ASIAWORLDVIEW – Setiap orang memiliki kondisi dan kebutuhan perawatan kulit yang berbeda. Hal ini karena dipengaruhi oleh berbagai faktor seperti jenis kulit, usia, gaya hidup, lingkungan, dan bahkan genetika.
Misalnya, kulit berminyak cenderung membutuhkan produk dengan kontrol sebum. Sementara kulit kering lebih membutuhkan hidrasi intensif. Orang yang sering terpapar polusi atau sinar matahari mungkin memerlukan perlindungan ekstra seperti antioksidan dan sunscreen dengan SPF tinggi.
dr. Caroline Oktarina, Sp.D.V.E, Dokter Spesialis Dermatologi, Venereologi dan Estetika Bamed menjelaskan setiap orang memiliki perawatan ajah yang berbeda. Namun inti masalahnya sama, harus memperbaiki tekstur dan kualitas kulit. Ia menjelaskan bahwa perbaikan tekstur dan kualitas kulit saat ini tidak lagi dapat mengandalkan satu jenis tindakan.
“Kulit dapat dianalogikan seperti sebuah bangunan yang tersusun dari banyak lapisan.
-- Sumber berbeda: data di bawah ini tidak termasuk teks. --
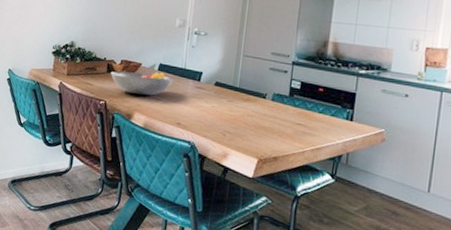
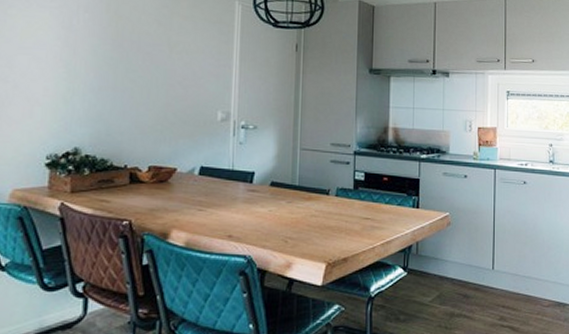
fruit bowl: present [110,71,174,96] -> none [134,177,220,207]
Untuk mendapatkan hasil peremajaan yang optimal, kita tidak bisa hanya memperbaiki bagian luarnya saja, tetapi juga perlu memperkuat struktur di bagian dalam sehingga sangat penting melakukan pendekatan combination protocol antara laser dan energy-based device,” ujarnya.
Baca Juga: Pakar: Peremajaan Kulit Bukan Transformasi Instan, Fokus pada Kualitas
Selain itu, faktor usia juga menentukan fokus perawatan—kulit muda lebih diarahkan pada pencegahan, sedangkan kulit matang membutuhkan perhatian pada elastisitas dan anti-aging. Karena kompleksitas ini, pendekatan perawatan kulit harus bersifat personalized, disesuaikan dengan kebutuhan unik masing-masing individu agar hasilnya efektif, aman, dan berkelanjutan.
Setiap teknologi memiliki target lapisan kulit yang berbeda, ada yang bekerja di lapisan atas untuk memperbaiki tekstur dan warna, serta ada yang bekerja lebih dalam untuk memperkuat struktur kulit. Dengan kombinasi teknologi yang tepat, peremajaan kulit dapat dilakukan secara menyeluruh, mulai dari warna, tekstur, hingga kekencangan kulit.
“Pendekatan kombinasi memungkinkan hasil yang lebih optimal, konsisten, dan tetap aman, karena protokol perawatan dipersonalisasi sesuai dengan kondisi kulit masing-masing pasien,” ia menambahkan.
dr. Caroline menegaskan bahwa peran dokter menjadi sangat krusial. Tidak ada satu jenis perawatan yang cocok untuk semua orang, sehingga analisis menyeluruh terhadap usia kulit, gaya hidup, karakteristik kulit, hingga faktor etnis menjadi dasar dalam menentukan protokol perawatan. Dokter berperan menyusun rencana perawatan yang personal agar hasilnya optimal, tampak natural, dan tetap aman bagi setiap pasien.
“Doctor-led decision dan batasan etika medis merupakan fondasi utama dalam perawatan estetika. Termasuk dalam pemanfaatan laser presisi seperti PicoSure Pro dan Revlite SI untuk koreksi pigmentasi dan tone kulit. Laser ini menargetkan pigmen secara spesifik dan terukur, sehingga membantu menghasilkan warna kulit yang lebih merata dengan risiko minima,” pungkasnya.